[Rows from a dataset]
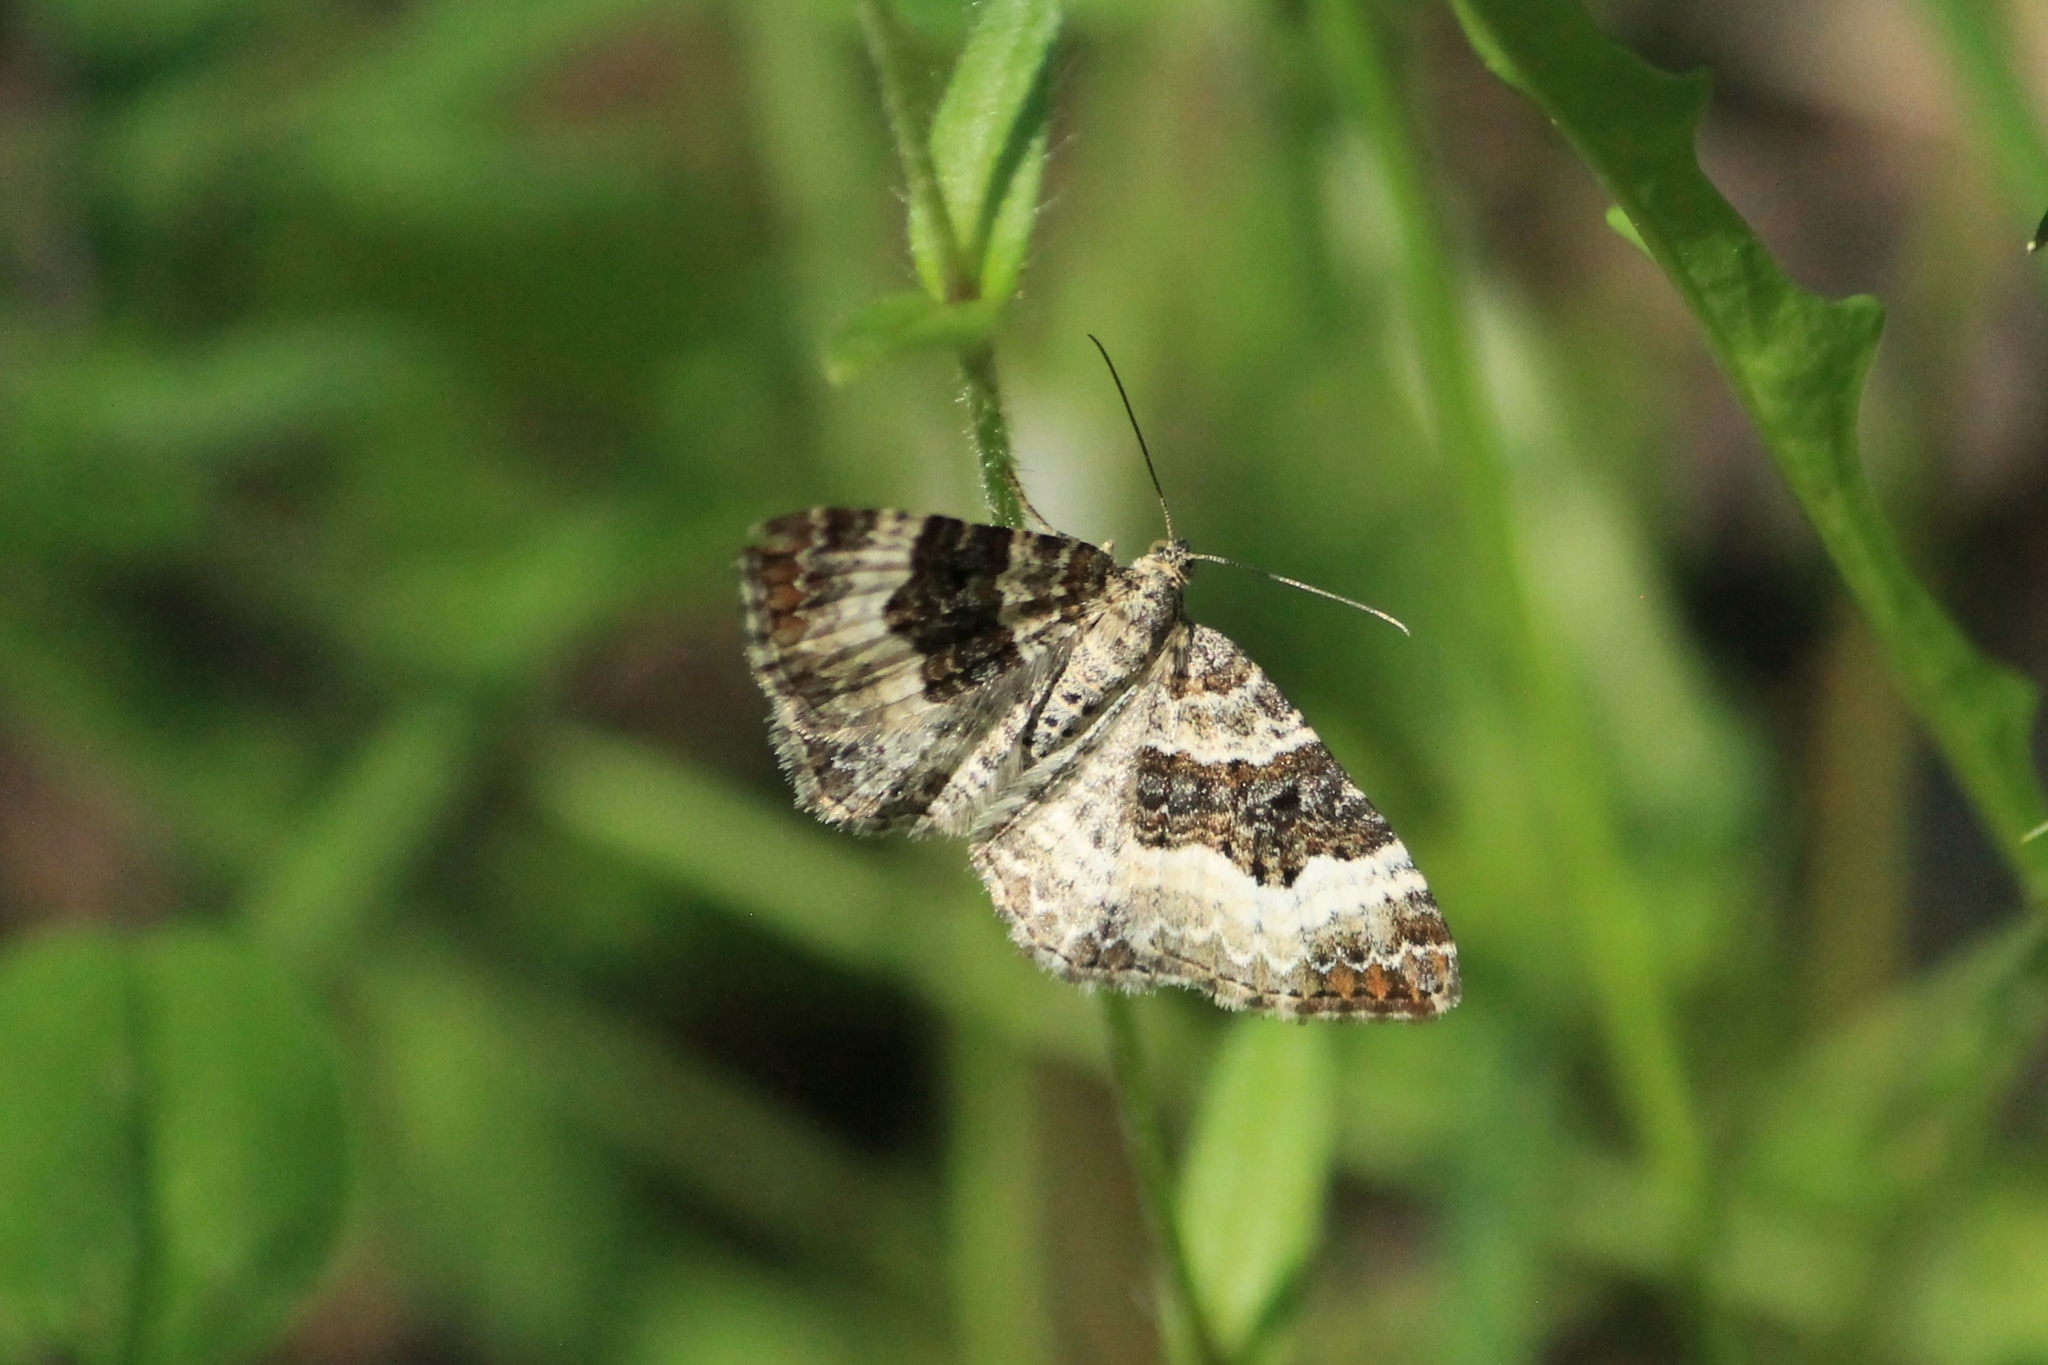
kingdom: Animalia
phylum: Arthropoda
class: Insecta
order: Lepidoptera
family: Geometridae
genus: Epirrhoe
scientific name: Epirrhoe alternata
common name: Common carpet
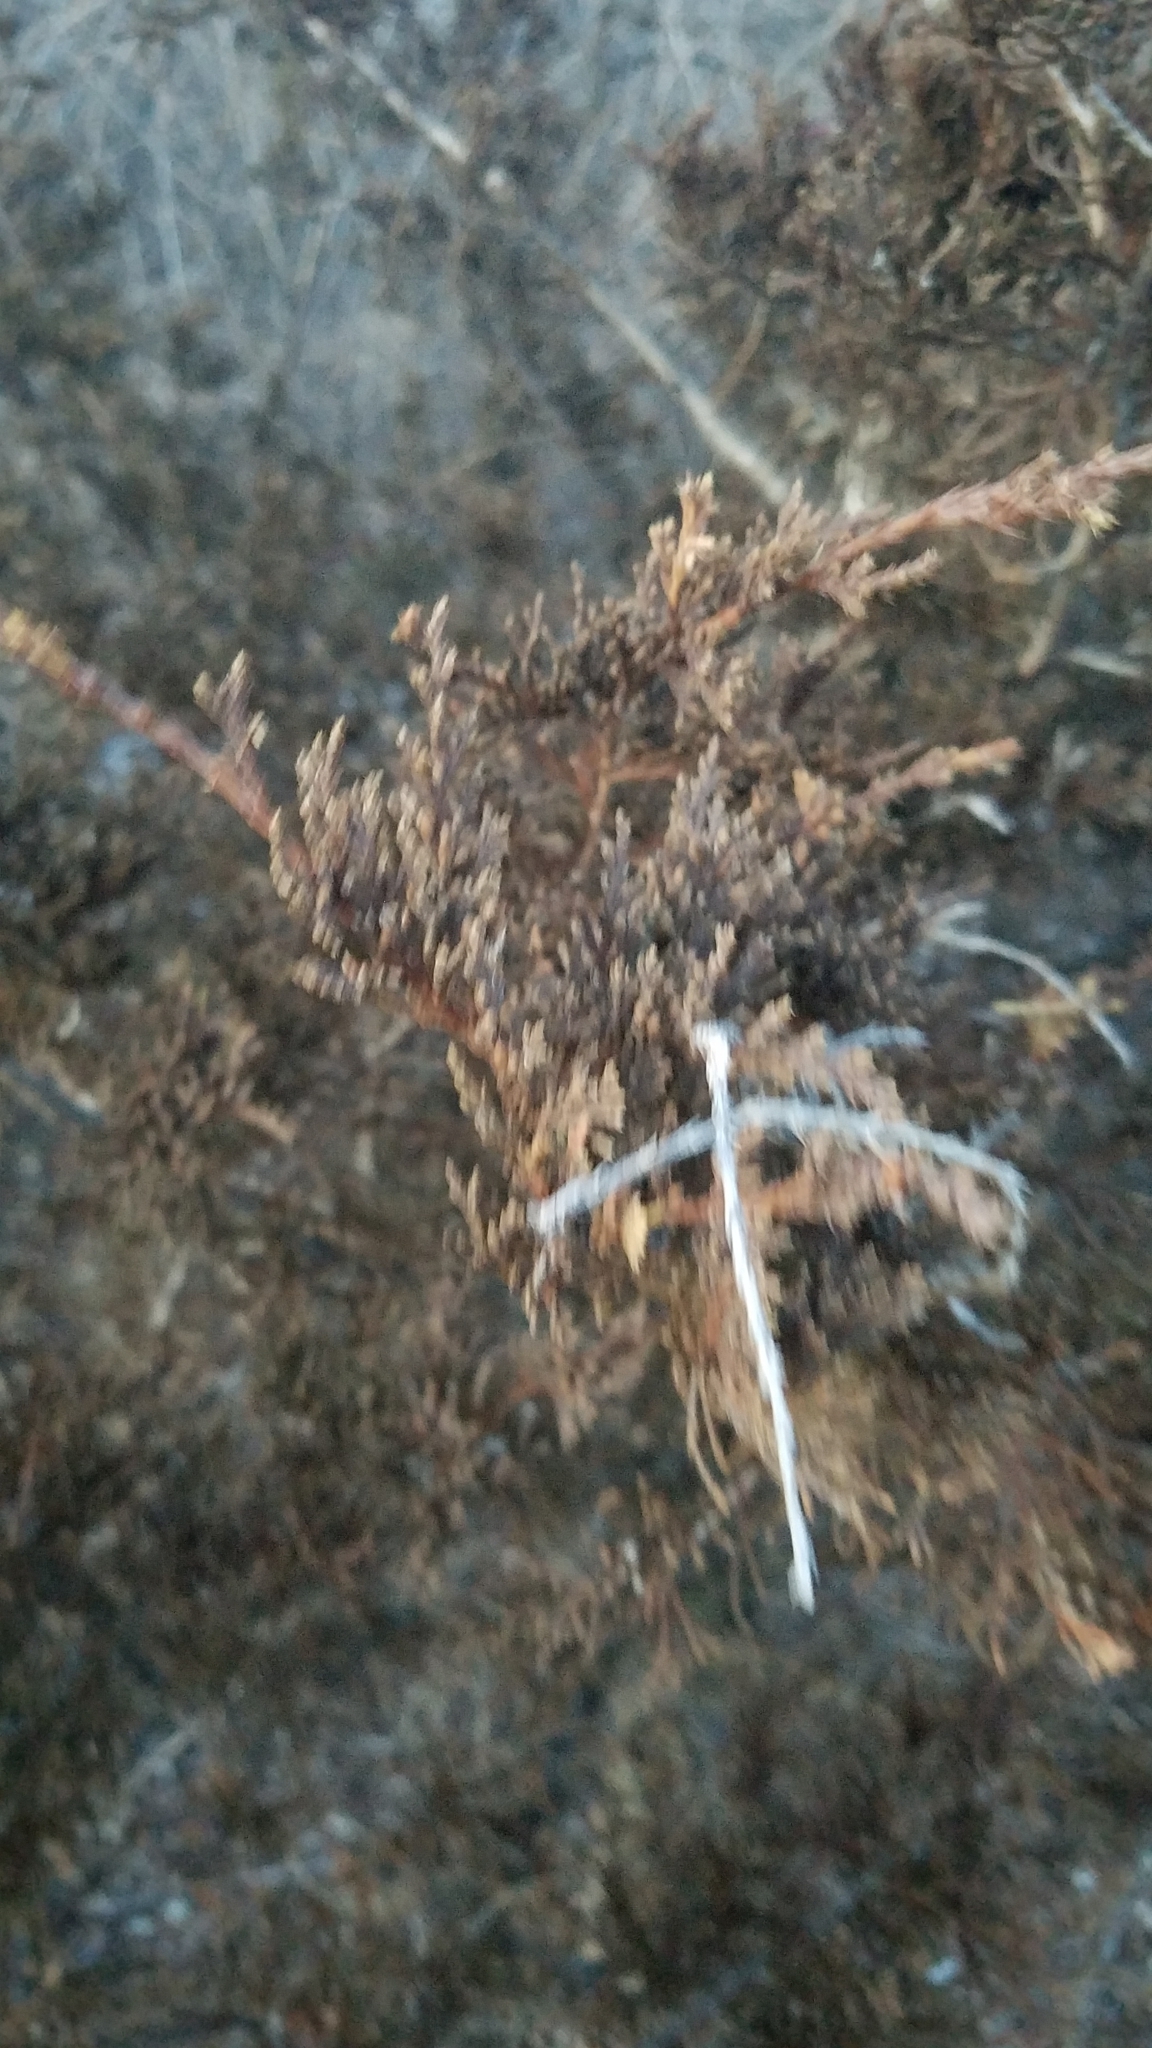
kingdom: Plantae
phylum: Tracheophyta
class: Pinopsida
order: Pinales
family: Cupressaceae
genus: Juniperus
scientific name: Juniperus virginiana
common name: Red juniper
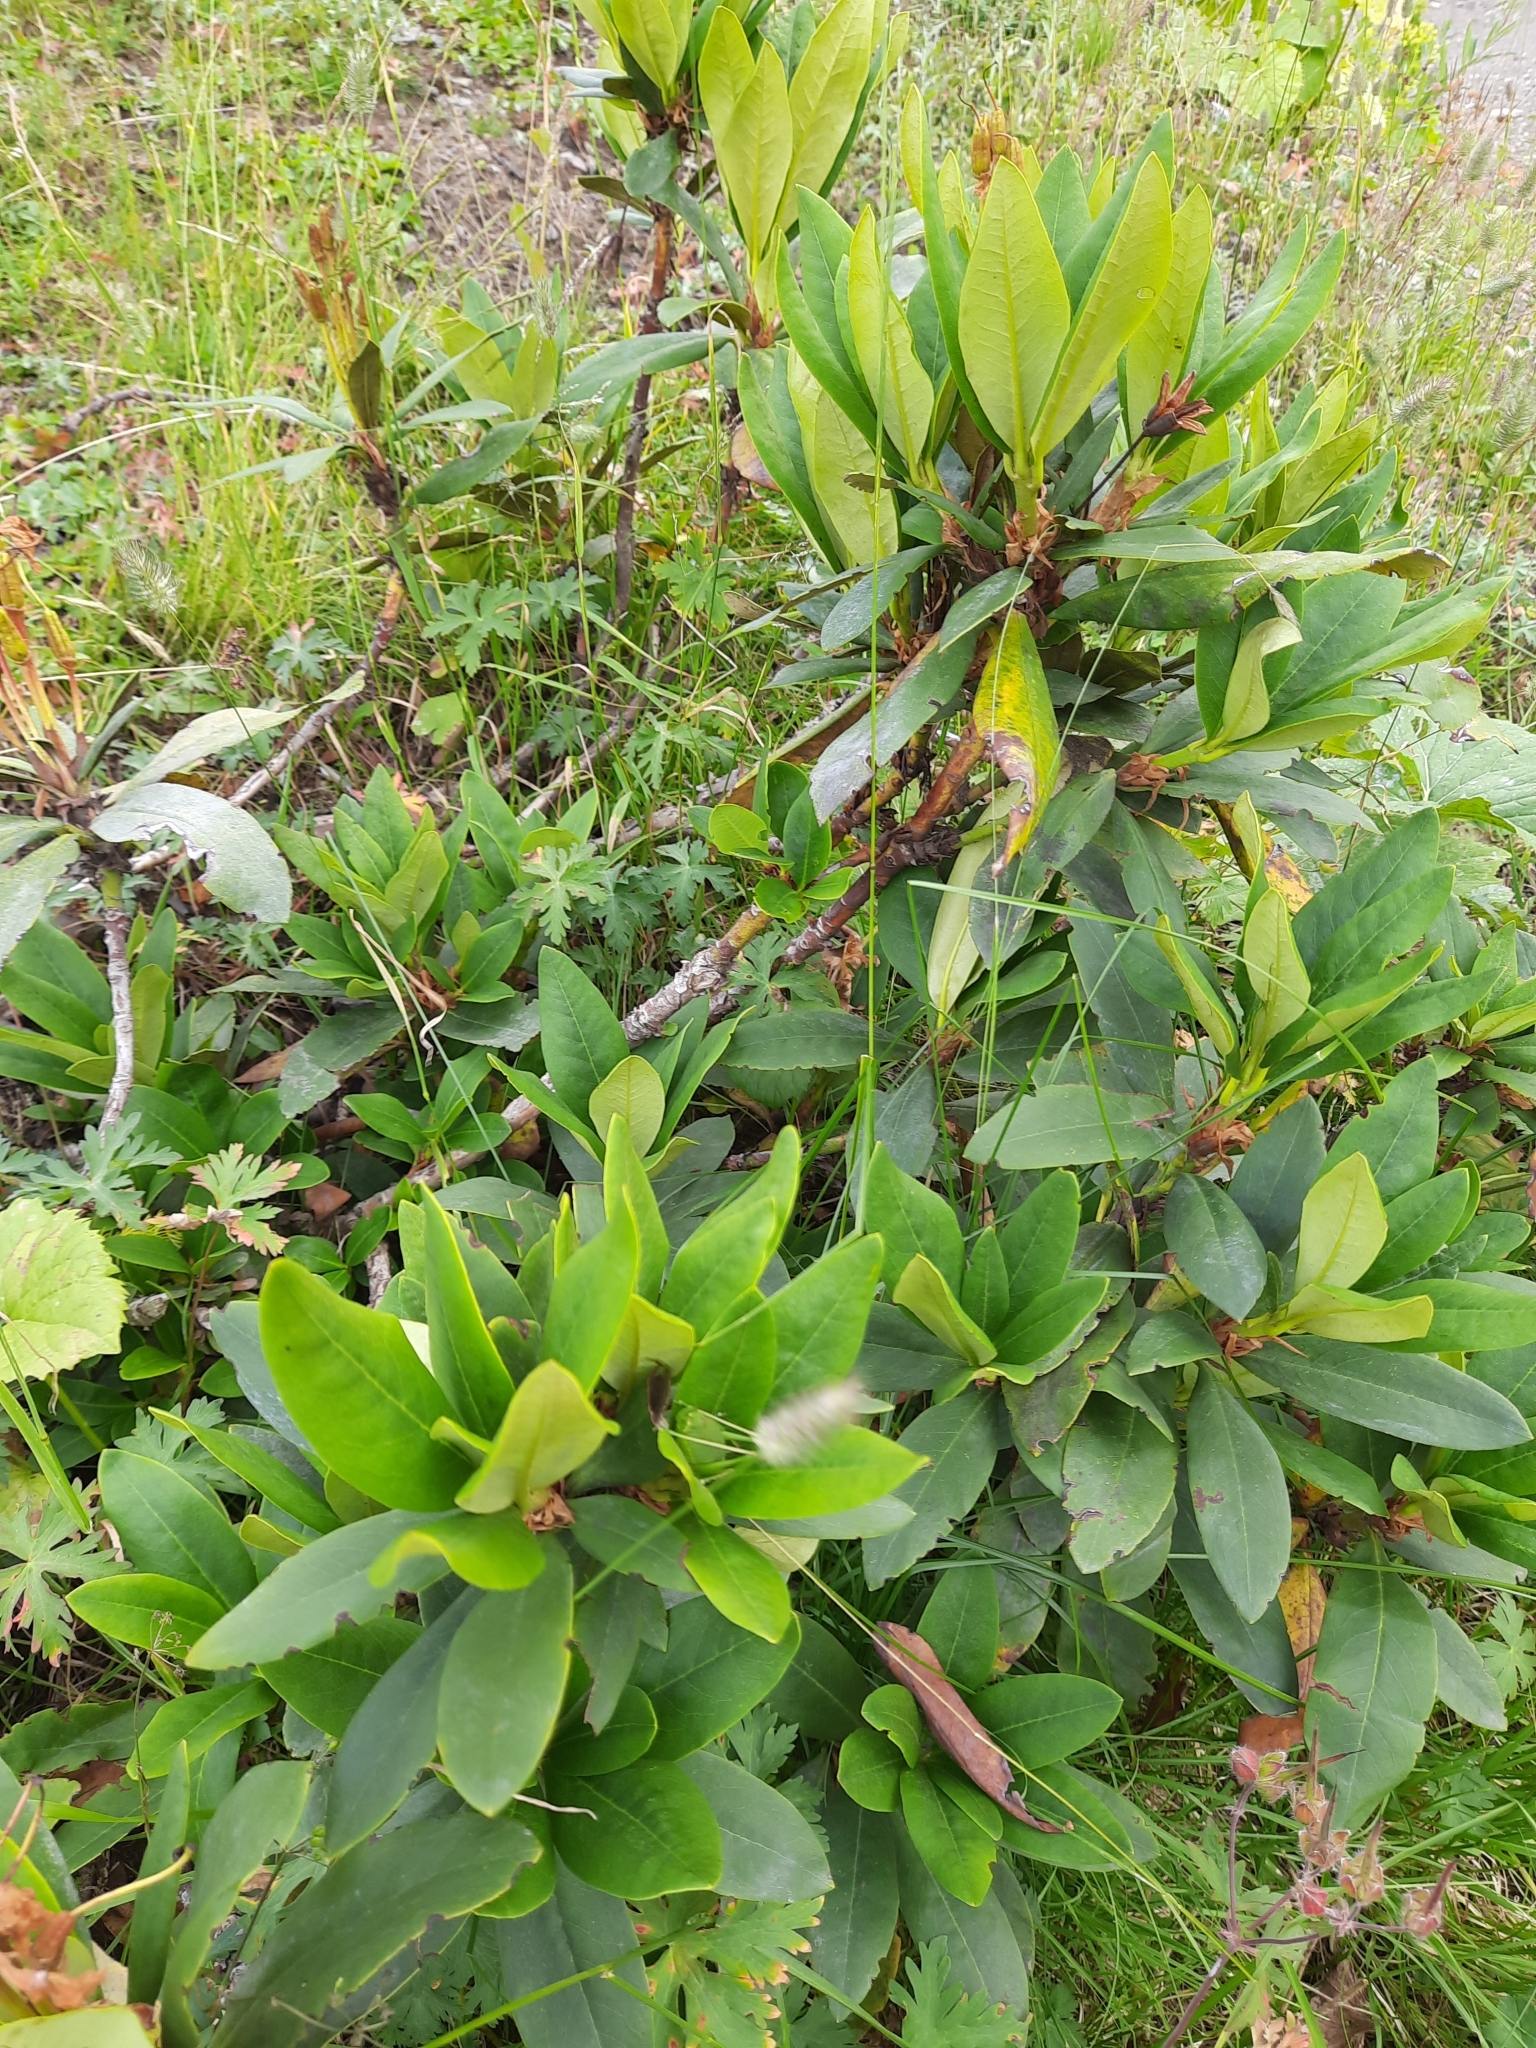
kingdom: Plantae
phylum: Tracheophyta
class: Magnoliopsida
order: Ericales
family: Ericaceae
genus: Rhododendron
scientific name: Rhododendron caucasicum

WRITTEN INSTRUCTION
Reproduce the text lines of all the items above verbatim, leaving out the pictures.

FINISHED ANSWER
kingdom: Animalia
phylum: Arthropoda
class: Insecta
order: Lepidoptera
family: Geometridae
genus: Epirrhoe
scientific name: Epirrhoe alternata
common name: Common carpet
kingdom: Plantae
phylum: Tracheophyta
class: Pinopsida
order: Pinales
family: Cupressaceae
genus: Juniperus
scientific name: Juniperus virginiana
common name: Red juniper
kingdom: Plantae
phylum: Tracheophyta
class: Magnoliopsida
order: Ericales
family: Ericaceae
genus: Rhododendron
scientific name: Rhododendron caucasicum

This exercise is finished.